Exercise goal: What is the number of lines in the data that include the string "down"? Give it by itself.

(Data)

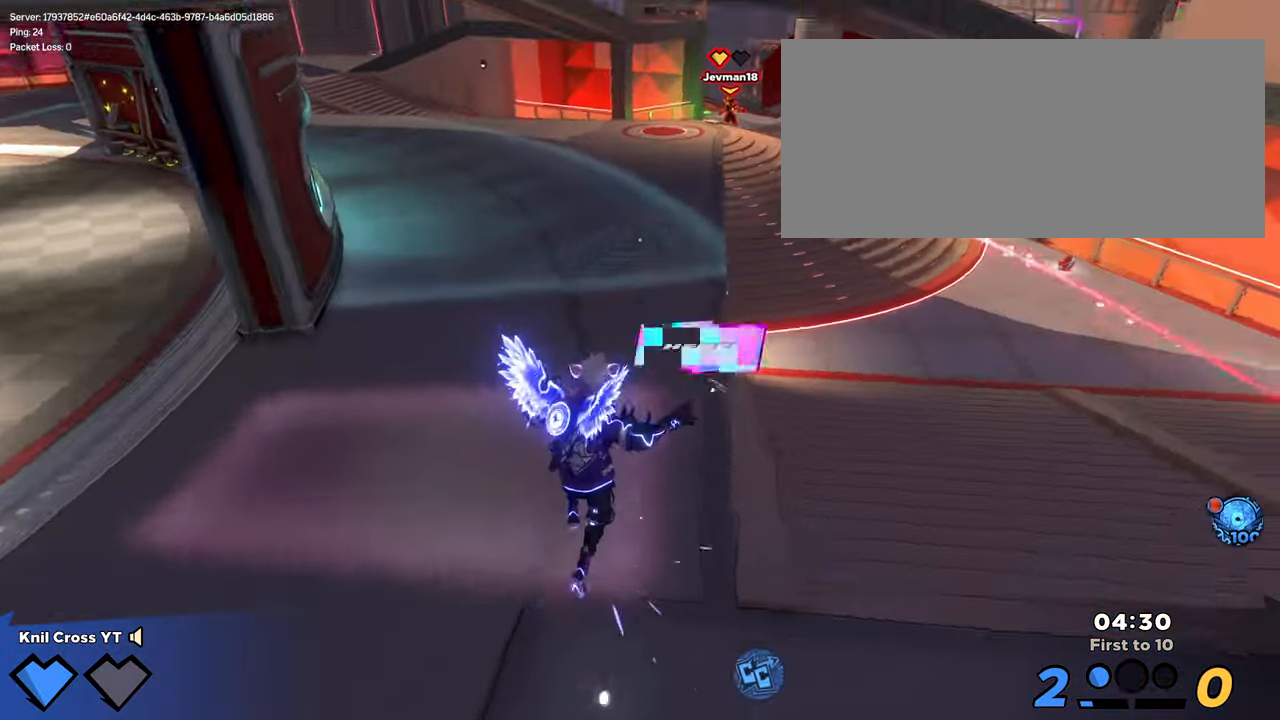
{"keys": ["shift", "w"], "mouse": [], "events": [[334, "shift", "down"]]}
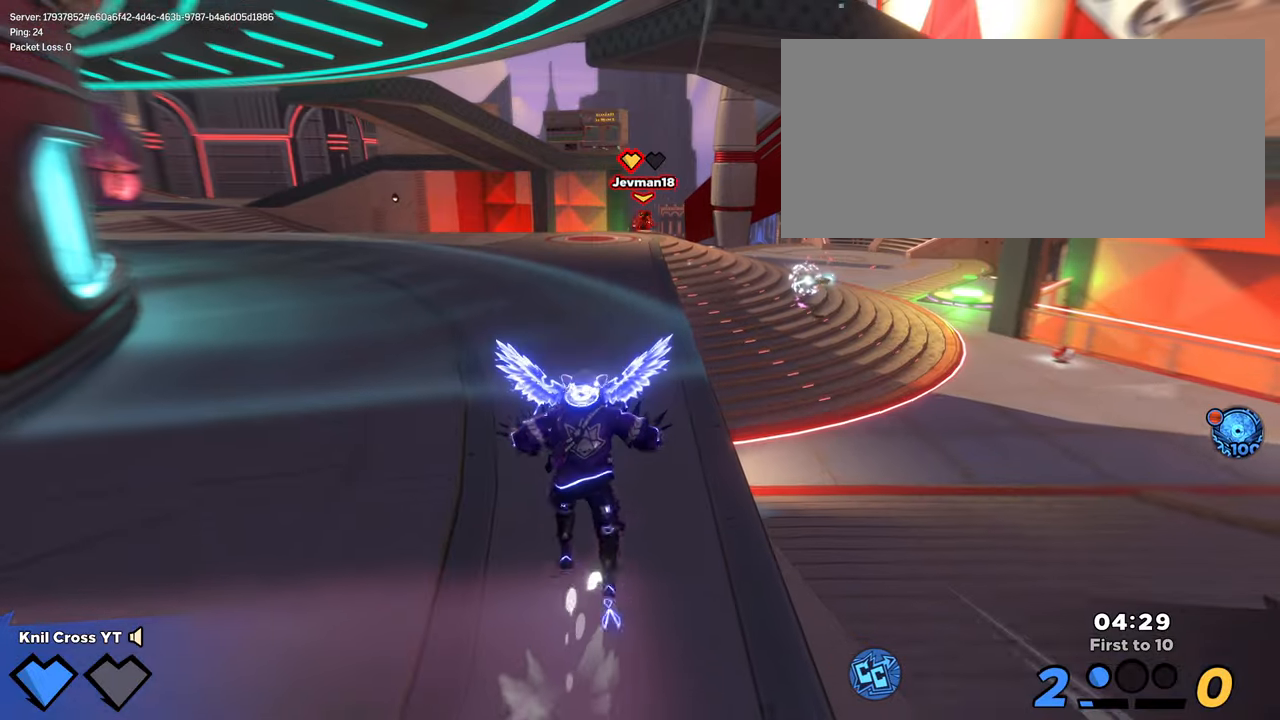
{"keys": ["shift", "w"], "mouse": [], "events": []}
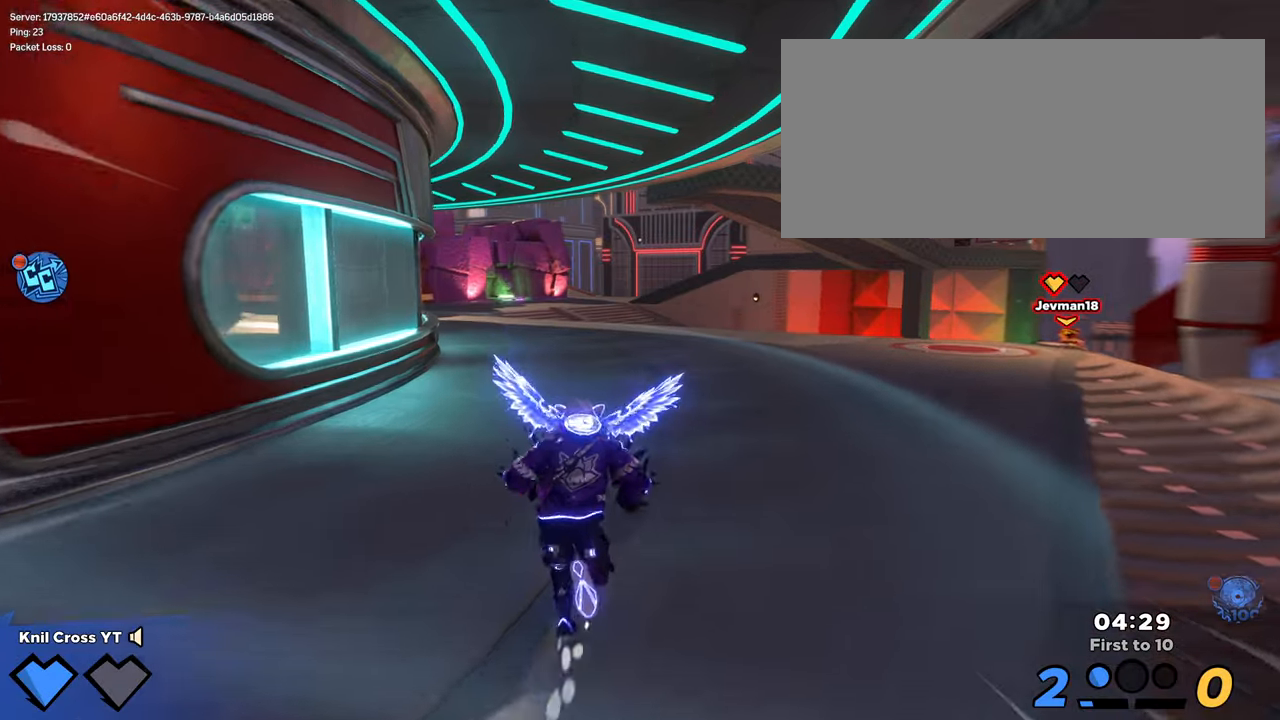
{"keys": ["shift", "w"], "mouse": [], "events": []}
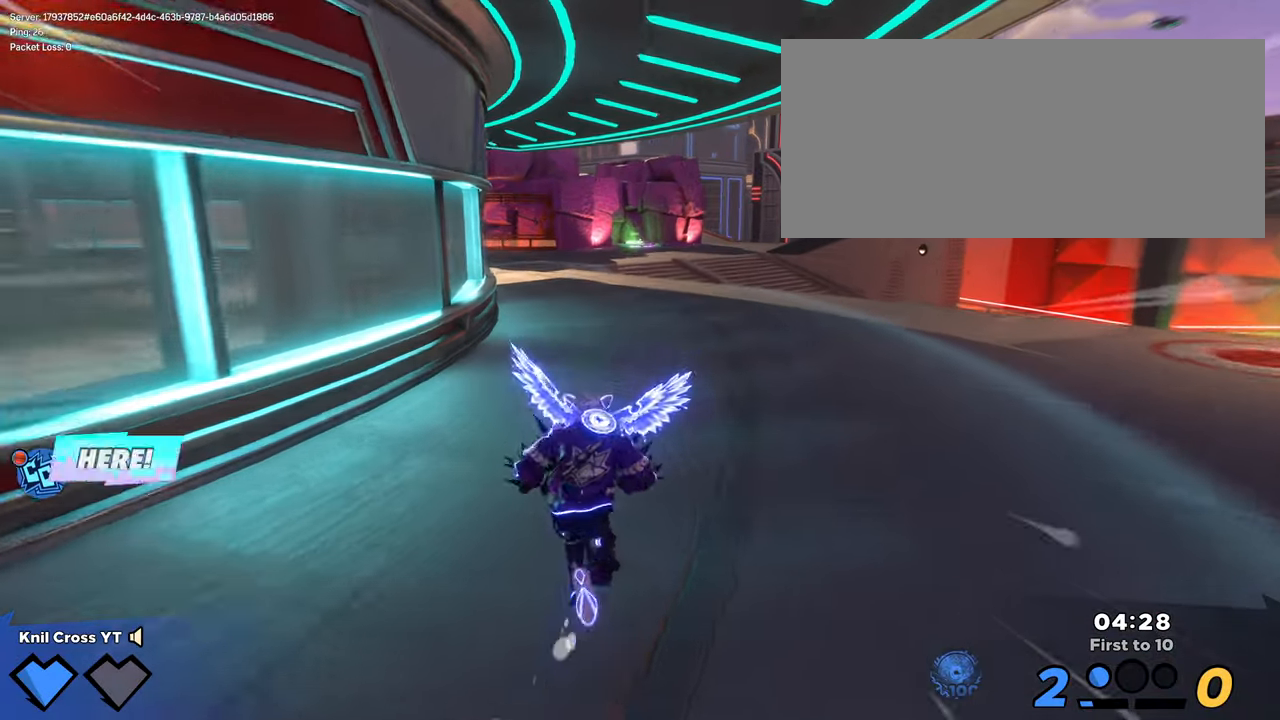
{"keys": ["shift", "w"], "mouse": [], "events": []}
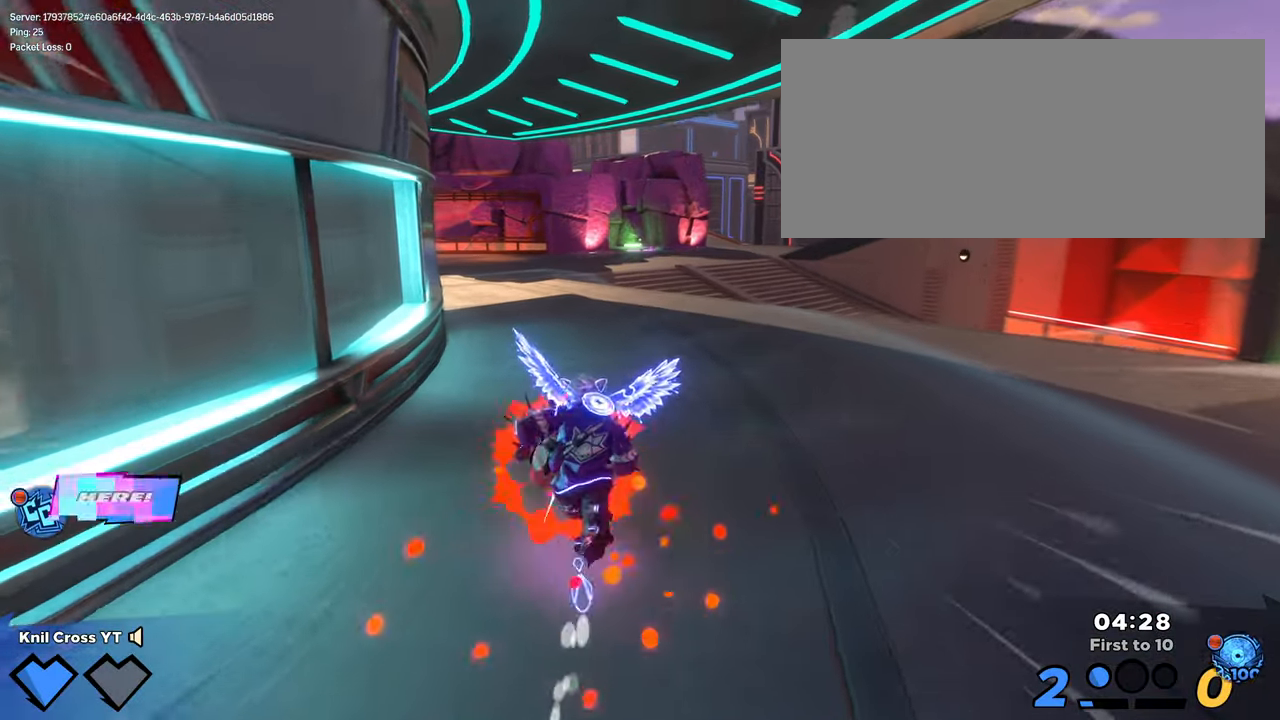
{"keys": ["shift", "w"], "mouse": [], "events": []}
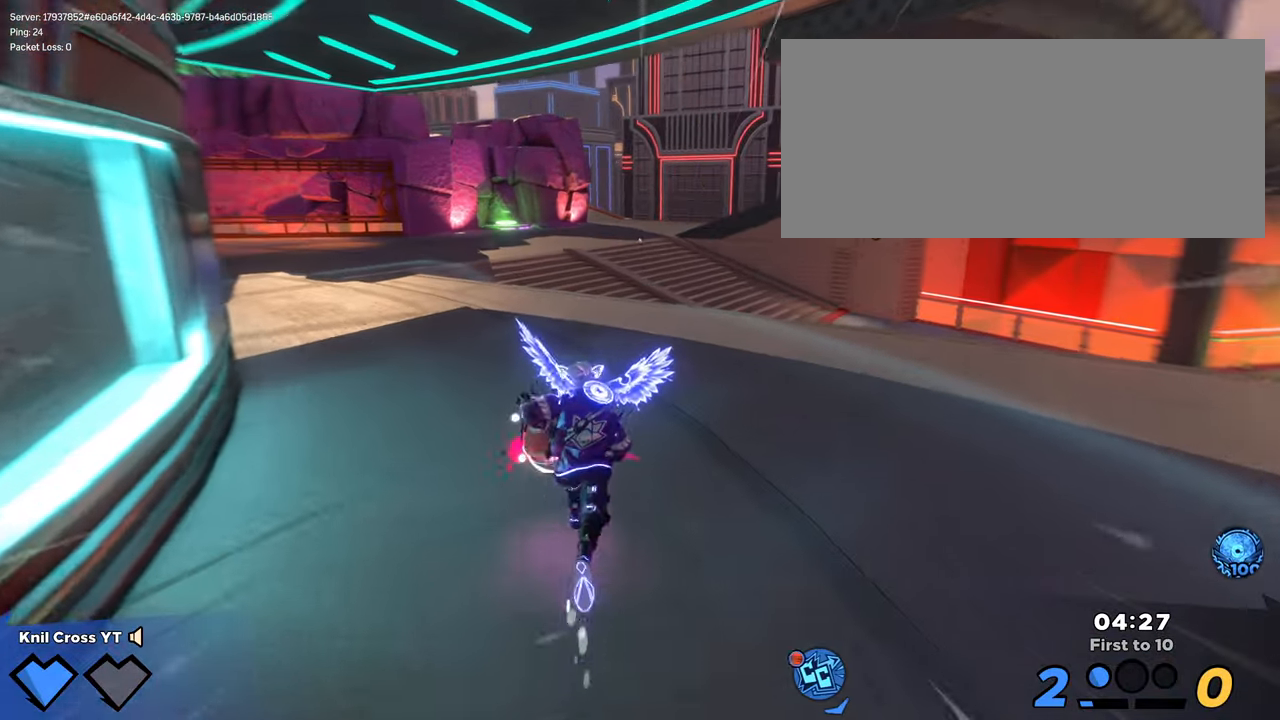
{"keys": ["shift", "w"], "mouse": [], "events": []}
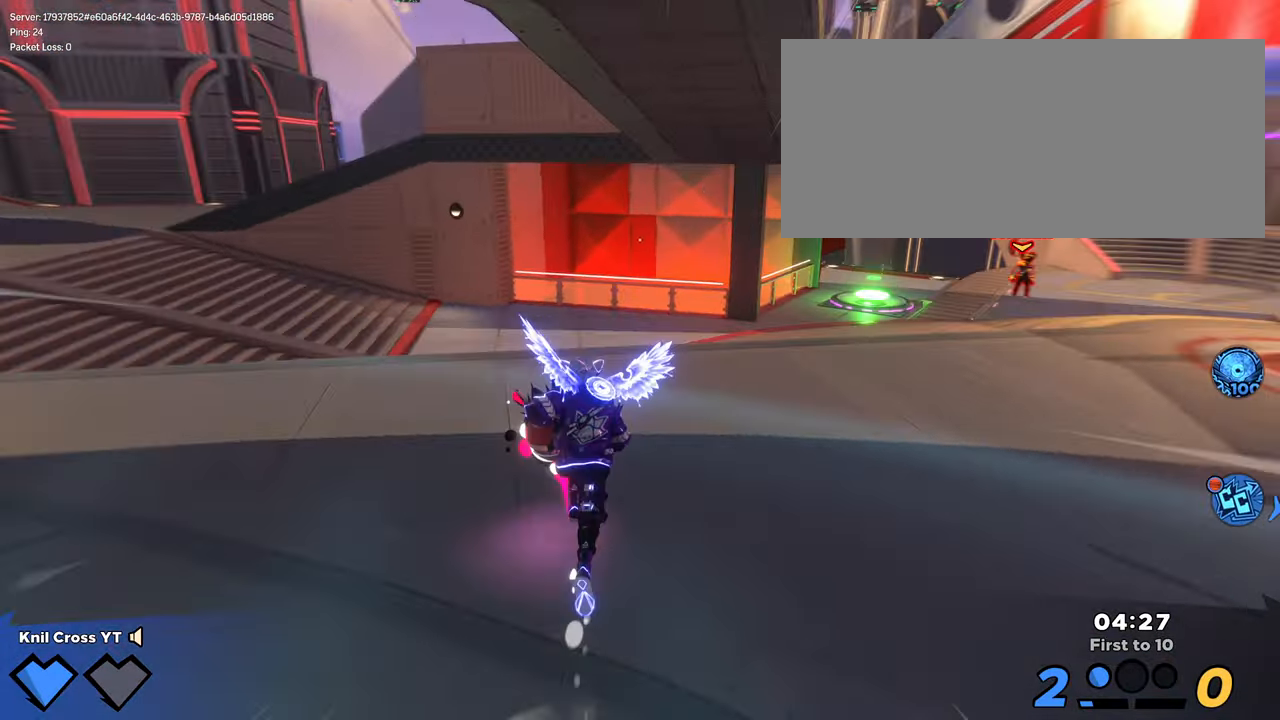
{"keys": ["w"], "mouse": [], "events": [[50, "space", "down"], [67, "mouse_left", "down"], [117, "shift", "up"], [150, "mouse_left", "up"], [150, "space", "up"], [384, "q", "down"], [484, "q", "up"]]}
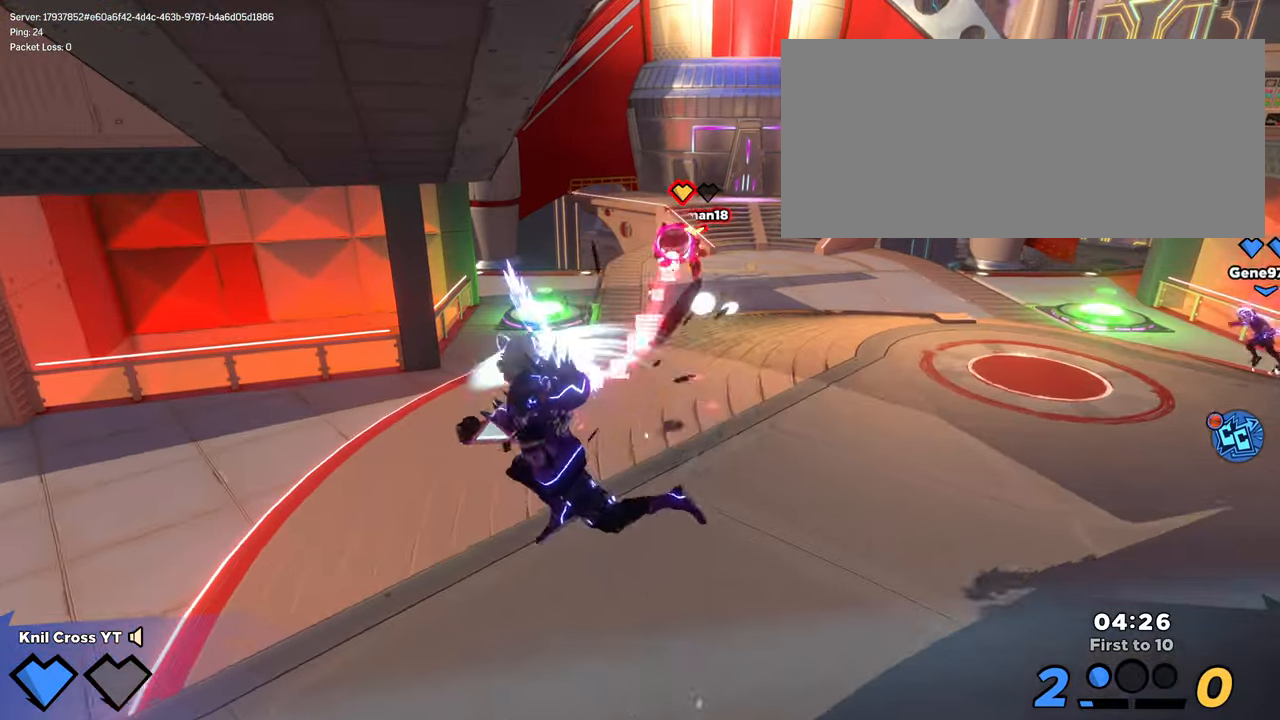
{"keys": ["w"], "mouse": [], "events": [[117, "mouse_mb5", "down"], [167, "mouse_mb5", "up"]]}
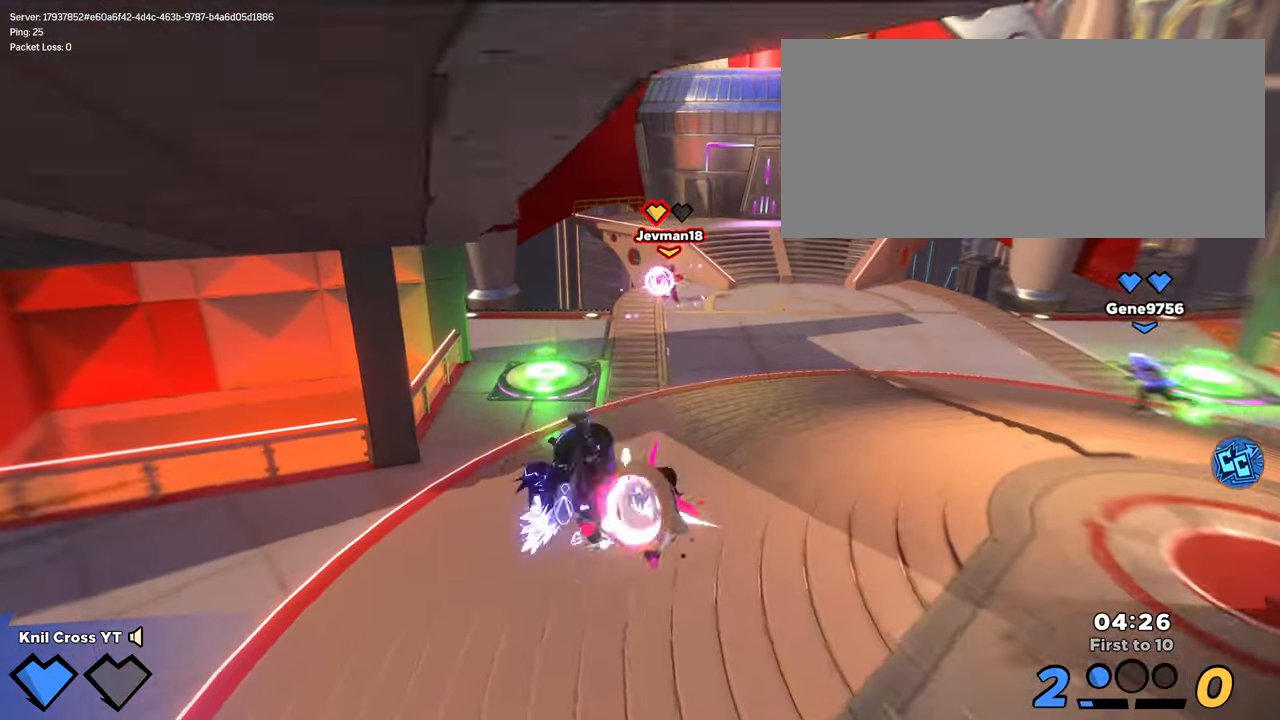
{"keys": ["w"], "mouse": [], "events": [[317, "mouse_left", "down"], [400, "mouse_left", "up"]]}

(End Data)

Task result: 4